Além das serpentes, existe algum outro clã?
Ela é uma pessoa decente, como poderia ser uma serpente!
Bai Yinuan respondeu insatisfeita: “Eu sou humana, não uma serpente…”
Angus mostrou-se impaciente: “Se for pelo seu raciocínio, quando eu me transformo em forma humana, também sou humano. Qual é a sua natureza?”
Natureza!
Acham que isto é um jogo!
Ainda falam em natureza…
Por que esses homens-besta falam de um jeito tão estranho?
Ainda dizem fêmea, macho...
Não é simplesmente homem e mulher?
Angus, vendo que Bai Yinuan demorava a responder, falou com voz gélida: “Não quer dizer? Então cale a boca!”
Ele só tinha perguntado de passagem,
não pretendia entender muito sobre essa fêmea!
Já que ela não quer falar, ele também não quer ouvir!
Bai Yinuan ficou atônita com o grito repentino, bateu os lábios com expressão descontente.
Se não quer falar, então não fala!
O tempo passou rápido, o sol poente tingia a terra de dourado. Ali estava uma mulher de corpo esbelto, seus longos cabelos caíam pelas costas, suas feições delicadas e belas faziam qualquer um se encantar à primeira vista. Essa mulher não era outra senão Bai Yinuan, que recentemente desceu a montanha junto com Angus!
Angus tinha um hábito: todo fim de tarde, ele se banhava na água. Como era uma serpente e o clima ali era quente, precisava se refrescar com água fria!
O período de troca de pele estava próximo, ele não podia se dar ao luxo de errar neste momento crucial!
O enorme corpo serpentino de Angus movia-se incessantemente na água, mais parecendo uma luta do que um nado. Toda vez que a troca de pele chegava, ele sofria muito.
A água espirrava no rosto de Bai Yinuan, que agachada à beira do rio lavava suas roupas sujas. Ela até queria entrar para tomar banho, mas… e se surgissem tigres ou lobos enquanto ela estivesse na água? Estaria perdida!
Então, desistiu da ideia.
Bastava lavar as roupas.
Mas Angus, lutando na água, acabou encharcando suas roupas finas, que ficaram quase transparentes…

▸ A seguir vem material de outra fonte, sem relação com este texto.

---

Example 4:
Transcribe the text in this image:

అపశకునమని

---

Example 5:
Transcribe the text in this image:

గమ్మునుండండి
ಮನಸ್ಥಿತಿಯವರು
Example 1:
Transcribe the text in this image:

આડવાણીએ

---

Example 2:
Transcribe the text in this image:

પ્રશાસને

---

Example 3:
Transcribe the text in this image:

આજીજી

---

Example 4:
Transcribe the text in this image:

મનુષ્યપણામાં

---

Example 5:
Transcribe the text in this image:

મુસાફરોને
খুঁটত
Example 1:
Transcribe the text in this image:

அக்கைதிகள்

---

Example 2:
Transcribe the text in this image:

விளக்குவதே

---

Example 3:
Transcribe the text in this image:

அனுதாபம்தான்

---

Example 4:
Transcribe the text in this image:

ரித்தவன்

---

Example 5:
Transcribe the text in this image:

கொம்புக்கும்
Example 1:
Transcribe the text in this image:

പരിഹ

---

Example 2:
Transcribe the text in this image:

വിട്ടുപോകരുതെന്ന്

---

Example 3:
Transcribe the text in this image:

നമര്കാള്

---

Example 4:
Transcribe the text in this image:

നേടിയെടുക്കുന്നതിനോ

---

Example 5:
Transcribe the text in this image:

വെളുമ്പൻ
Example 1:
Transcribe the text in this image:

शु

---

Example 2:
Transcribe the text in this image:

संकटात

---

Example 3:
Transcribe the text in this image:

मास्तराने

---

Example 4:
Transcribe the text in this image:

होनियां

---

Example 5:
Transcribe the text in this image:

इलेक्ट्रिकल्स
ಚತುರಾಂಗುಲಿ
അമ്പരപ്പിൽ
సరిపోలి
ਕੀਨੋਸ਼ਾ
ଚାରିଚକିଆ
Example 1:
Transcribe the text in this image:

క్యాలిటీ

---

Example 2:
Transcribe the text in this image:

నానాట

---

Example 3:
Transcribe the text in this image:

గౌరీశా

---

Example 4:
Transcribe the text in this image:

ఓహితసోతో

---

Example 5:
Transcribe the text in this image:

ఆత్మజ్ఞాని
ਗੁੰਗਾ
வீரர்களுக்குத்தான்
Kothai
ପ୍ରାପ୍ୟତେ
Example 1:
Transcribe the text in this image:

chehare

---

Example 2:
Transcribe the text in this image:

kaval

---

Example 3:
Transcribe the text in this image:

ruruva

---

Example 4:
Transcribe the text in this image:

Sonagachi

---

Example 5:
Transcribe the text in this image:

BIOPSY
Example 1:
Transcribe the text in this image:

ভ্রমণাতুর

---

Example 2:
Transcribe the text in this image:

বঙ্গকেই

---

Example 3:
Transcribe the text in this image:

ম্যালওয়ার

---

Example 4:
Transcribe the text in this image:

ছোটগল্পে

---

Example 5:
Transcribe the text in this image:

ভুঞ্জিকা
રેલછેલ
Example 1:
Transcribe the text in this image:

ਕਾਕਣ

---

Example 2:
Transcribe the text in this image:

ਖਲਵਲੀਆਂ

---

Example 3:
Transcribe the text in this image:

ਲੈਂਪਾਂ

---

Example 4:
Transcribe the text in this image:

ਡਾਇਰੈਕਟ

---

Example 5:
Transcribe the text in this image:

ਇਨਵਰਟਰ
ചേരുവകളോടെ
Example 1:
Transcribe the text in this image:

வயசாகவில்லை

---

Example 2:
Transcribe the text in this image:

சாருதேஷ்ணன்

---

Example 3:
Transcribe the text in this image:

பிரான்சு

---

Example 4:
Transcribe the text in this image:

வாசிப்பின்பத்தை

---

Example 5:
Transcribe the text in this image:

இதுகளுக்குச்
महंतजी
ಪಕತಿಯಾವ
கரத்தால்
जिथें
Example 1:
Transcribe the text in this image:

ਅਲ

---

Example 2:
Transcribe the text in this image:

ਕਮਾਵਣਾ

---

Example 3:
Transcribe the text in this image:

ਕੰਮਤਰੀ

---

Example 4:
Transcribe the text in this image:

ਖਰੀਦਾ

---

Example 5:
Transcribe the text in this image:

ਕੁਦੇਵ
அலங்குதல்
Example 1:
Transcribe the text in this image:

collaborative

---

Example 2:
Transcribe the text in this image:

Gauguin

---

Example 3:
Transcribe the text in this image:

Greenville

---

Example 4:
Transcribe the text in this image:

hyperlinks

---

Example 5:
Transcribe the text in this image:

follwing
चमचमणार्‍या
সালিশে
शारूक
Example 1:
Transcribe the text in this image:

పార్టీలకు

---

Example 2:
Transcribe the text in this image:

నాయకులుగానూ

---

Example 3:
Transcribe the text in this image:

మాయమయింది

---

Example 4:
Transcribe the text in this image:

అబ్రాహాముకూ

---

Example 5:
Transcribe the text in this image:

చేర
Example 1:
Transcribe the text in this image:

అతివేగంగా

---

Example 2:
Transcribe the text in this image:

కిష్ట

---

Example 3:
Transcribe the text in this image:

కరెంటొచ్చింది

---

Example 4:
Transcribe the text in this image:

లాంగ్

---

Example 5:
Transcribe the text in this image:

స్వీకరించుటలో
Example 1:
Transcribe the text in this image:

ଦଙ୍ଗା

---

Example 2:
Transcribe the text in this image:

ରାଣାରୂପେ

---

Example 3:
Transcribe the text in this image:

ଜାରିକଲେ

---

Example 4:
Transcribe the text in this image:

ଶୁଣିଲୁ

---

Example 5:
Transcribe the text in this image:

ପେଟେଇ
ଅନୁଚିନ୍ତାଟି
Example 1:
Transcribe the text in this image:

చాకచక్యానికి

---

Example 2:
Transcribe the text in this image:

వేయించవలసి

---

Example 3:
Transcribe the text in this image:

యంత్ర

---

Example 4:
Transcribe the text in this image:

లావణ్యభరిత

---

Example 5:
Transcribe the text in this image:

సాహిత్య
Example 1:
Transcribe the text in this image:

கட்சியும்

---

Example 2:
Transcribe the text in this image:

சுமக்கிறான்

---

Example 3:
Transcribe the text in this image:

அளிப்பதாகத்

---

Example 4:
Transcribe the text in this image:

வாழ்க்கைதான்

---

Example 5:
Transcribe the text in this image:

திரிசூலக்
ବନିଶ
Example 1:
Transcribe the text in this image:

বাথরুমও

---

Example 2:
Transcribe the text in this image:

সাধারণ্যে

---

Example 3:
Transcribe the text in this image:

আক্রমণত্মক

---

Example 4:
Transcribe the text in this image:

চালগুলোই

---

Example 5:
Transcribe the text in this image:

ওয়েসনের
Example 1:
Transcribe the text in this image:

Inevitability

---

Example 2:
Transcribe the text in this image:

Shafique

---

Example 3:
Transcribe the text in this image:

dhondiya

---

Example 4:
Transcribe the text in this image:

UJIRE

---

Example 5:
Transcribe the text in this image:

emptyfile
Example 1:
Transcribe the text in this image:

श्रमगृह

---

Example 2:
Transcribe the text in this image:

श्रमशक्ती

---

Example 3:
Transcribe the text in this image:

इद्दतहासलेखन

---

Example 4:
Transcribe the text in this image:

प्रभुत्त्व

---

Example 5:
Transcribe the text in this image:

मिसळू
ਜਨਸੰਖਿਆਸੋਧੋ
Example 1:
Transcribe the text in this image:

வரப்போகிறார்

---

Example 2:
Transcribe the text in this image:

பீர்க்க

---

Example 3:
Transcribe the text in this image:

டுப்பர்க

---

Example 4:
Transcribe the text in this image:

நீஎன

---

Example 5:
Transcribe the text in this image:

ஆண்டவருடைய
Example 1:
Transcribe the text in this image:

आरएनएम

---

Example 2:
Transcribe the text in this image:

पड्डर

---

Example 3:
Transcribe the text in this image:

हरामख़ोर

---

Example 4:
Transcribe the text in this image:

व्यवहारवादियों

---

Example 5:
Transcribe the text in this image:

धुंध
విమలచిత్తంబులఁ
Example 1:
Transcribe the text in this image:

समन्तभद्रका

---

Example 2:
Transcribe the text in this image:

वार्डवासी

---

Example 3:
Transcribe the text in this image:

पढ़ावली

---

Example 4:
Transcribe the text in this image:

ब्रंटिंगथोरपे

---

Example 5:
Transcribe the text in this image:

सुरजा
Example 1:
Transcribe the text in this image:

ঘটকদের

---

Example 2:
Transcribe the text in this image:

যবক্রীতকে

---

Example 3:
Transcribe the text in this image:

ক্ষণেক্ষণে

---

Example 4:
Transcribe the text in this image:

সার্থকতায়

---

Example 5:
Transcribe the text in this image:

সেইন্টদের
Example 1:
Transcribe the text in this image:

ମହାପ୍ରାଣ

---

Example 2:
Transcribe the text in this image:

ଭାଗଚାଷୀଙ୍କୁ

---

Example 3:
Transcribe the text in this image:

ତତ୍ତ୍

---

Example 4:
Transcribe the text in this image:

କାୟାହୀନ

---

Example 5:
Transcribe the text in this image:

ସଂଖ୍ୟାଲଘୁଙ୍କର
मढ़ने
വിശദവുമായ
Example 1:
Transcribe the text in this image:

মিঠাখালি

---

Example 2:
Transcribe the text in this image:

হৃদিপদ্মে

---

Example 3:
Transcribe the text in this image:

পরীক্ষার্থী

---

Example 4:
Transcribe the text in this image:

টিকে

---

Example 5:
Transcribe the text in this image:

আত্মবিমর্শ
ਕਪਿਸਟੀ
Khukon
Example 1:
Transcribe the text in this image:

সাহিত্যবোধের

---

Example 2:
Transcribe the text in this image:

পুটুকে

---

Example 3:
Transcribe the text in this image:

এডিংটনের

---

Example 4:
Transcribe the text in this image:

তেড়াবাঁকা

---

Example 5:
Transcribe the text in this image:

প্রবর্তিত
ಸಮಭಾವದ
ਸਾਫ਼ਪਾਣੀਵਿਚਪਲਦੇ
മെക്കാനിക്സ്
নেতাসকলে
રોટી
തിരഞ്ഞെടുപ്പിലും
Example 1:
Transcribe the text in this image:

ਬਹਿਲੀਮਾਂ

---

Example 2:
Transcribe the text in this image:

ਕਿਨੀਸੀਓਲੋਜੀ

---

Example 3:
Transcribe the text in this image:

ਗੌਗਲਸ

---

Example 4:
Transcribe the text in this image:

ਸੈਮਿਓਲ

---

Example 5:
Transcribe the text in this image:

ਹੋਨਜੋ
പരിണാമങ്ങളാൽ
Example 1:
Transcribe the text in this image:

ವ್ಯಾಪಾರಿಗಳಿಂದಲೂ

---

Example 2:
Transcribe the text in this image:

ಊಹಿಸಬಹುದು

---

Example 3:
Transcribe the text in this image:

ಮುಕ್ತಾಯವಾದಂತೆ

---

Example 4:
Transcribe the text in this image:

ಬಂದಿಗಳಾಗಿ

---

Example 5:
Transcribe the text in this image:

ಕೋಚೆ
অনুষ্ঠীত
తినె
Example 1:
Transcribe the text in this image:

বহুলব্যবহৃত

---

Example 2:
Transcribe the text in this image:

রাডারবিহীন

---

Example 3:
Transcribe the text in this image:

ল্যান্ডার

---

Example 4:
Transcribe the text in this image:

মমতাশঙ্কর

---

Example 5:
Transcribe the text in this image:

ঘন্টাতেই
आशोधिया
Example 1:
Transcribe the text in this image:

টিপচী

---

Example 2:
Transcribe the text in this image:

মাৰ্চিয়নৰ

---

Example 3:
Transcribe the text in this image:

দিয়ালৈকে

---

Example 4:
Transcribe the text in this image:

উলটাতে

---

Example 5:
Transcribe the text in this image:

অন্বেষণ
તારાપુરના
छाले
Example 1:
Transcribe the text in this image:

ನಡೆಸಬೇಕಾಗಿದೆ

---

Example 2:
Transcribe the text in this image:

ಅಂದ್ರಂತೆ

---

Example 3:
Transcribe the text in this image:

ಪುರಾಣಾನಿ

Ela não entendia se ele estava nadando ou se debatendo! Se fosse para tomar banho, que tomasse direito, por que esse agito todo?
Depois de lavar as roupas, Bai Yinuan se afastou da margem e ficou observando Angus ainda lutando na água, antes de ir para a floresta colher frutas.
Angus não precisava comer, mas ela sim!
Como diz o ditado, quem faz a si mesmo, tem o que comer e vestir!
Ufa…
Angus parou de lutar na água, seu corpo inferior começou a endurecer. Ele ergueu a cabeça serpentina para olhar ao redor, sem ver Bai Yinuan, transformou-se em humano e saiu da água…
A noite se aproximava, o momento ideal para os homens-besta caçarem! Aquela fêmea realmente não tem medo de morrer! Quer ser capturada?
Maldita!
Que se dane!
Embora Angus pensasse assim, ele caminhou com suas longas pernas em direção à floresta…
Nesse instante, Bai Yinuan batia com um galho nas frutas da árvore, fazendo um som “pa-pa-pa” enquanto elas caíam no chão. Ela agachou-se para pegar as frutas quando uma enorme sombra surgiu atrás dela. Bai Yinuan sorriu e ia chamar: “Angus…” mas ao se virar, viu um enorme urso-pardo negro!
Droga!
Ela ficou tão assustada que deixou as frutas caírem…
Bai Yinuan tentou se manter calma. Angus, ao ver que ela desaparecera, provavelmente viria procurá-la, não é?